Antonio Banderas pretty much steals The Expendables 3. But at this stage in that winded franchise, that amounts to petty theft.
Adding the chatty, animated and action-friendly Banderas and Wesley Snipes as new Expendables and Mel Gibson as an arms-dealing villain amounts to a significant trade-up from the likes of Bruce Willis and Chuck Norris, mercifully missing in action.
Banderas is hilarious, mainly in the third act, and Snipes is welcomed with a decent action opening. He plays a guy they break out of some former Soviet prison. His offense?
And Harrison Ford lets only a hint of embarrassment sneak into his turn as the new guy who gives the C.I.A.-hired mercenaries their missions.
But it's when the film deviates from the "bunch of has-beens trying to be hard" formula that Expendables is most disposable.
After one of their number takes a bullet, Barney (Sylvester Stallone) lays them off and rounds up younger recruits — played by Kellan Lutz, MMA star Ronda Rousey, Victor Ortiz and Glen Powell — to go catch the murderous arms dealer (Gibson) that Barney thought he'd killed years ago.
The recruiting the new team bit is dull and jokey, as Barney rides around the country with some "finder" played by Kelsey Grammer. And the new kids' trial by fire is strictly routine.
But Banderas, as a Spanish chatterbox named Galgo, is the wild card, a man hungry for a mission. He's like the Toshiro Mifune character from Seven Samurai, the comical self-inflated warrior that nobody wants. Galgo is also too old for this sort of work.
"Ees like I dee-SCOVER the FOUN-tain of youth!" he exults. Every scene, every Puss in Boots line, the guy kills. Even when he's killing, and there's a lot of that, because this movie has the highest body count this side of World War Z.
Gibson dives into the bad guy trash talk.
"I'll open up your meat-shirt" and do something "with your heart," he hisses. We buy it.
But we also buy what Trench, the Arnold Schwarzenegger middle-man character says, midway through the picture.
"Hurry up. It's boring."
Traipsing from former Soviet republics to Mogadishu and Bucharest, there's too much talk, too many lapses in logic in between the three epic firefights, the last of which is just laughable.

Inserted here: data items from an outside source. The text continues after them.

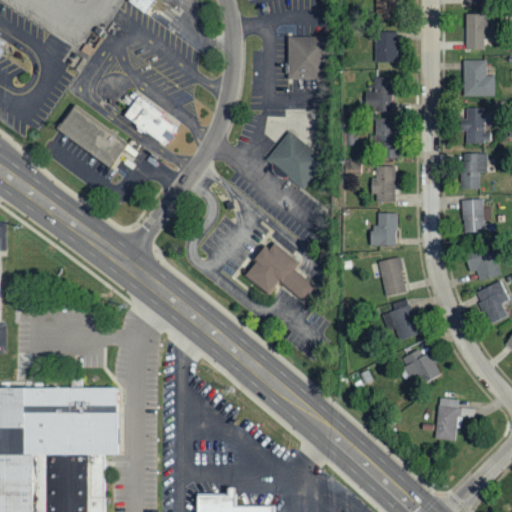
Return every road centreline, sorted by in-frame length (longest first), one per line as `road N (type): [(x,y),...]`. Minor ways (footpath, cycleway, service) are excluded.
road 1 (residential): [(511,399),(457,325),(439,277),(430,233),(430,0)]
road 2 (residential): [(125,263),(223,116),(233,74),(225,0)]
road 3 (primary): [(419,511),(241,356)]
road 4 (primary): [(125,263),(0,172)]
road 5 (primary): [(241,356),(125,263)]
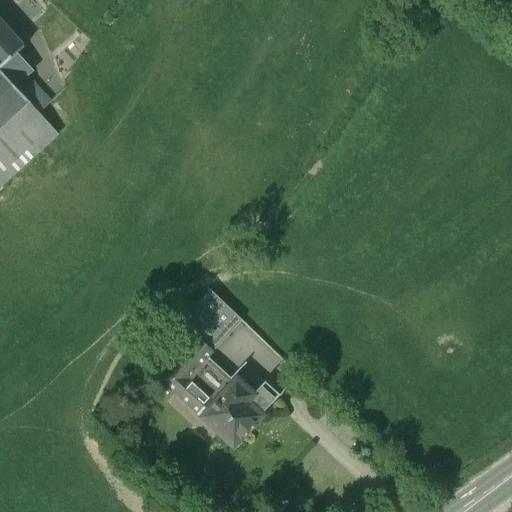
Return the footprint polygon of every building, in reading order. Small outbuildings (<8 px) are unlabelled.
[(25,47),(0,19),(0,67),(17,54),(25,47)] [(17,54),(0,67),(0,69),(2,71),(11,80),(20,72),(27,65),(17,54)] [(0,73),(0,126),(29,100),(11,80),(2,71),(0,73)] [(45,100),(20,72),(11,80),(29,100),(38,110),(45,100)] [(29,100),(0,126),(0,188),(61,133),(38,110),(29,100)] [(241,321),(209,290),(181,325),(197,339),(198,339),(213,352),(241,321)] [(213,352),(198,339),(197,339),(160,380),(198,416),(199,416),(202,419),(203,418),(234,383),(208,358),(213,352)] [(239,383),(237,381),(234,383),(203,418),(227,442),(227,445),(231,448),(236,447),(239,444),(239,442),(262,417),(261,416),(279,396),(265,383),(255,394),(240,383),(239,383)]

It's obvious that the stunt men are doing most of the heavy lifting here. The one person truly at home in her fights is Rousey, and she's too green to be anything other than a stiff as an actress.
Running gags about who is best with a knife, Christmas (Jason Statham) or Doc (Snipes); or Drummer (Ford) griping that he can't understand the Brit Christmas' accent; Dolph Lundgren moments; Terry Crews gags — none of it adds up to much.
That is until Banderas pops back up — fighter, parkour stunt jumper, flirt. He has the best lines and he makes the most of them.
"I am the BRIDEgroom ... of DEATH!"
But it's not really scene-stealing when everybody else just shrugs and takes their "expendable" label so literally.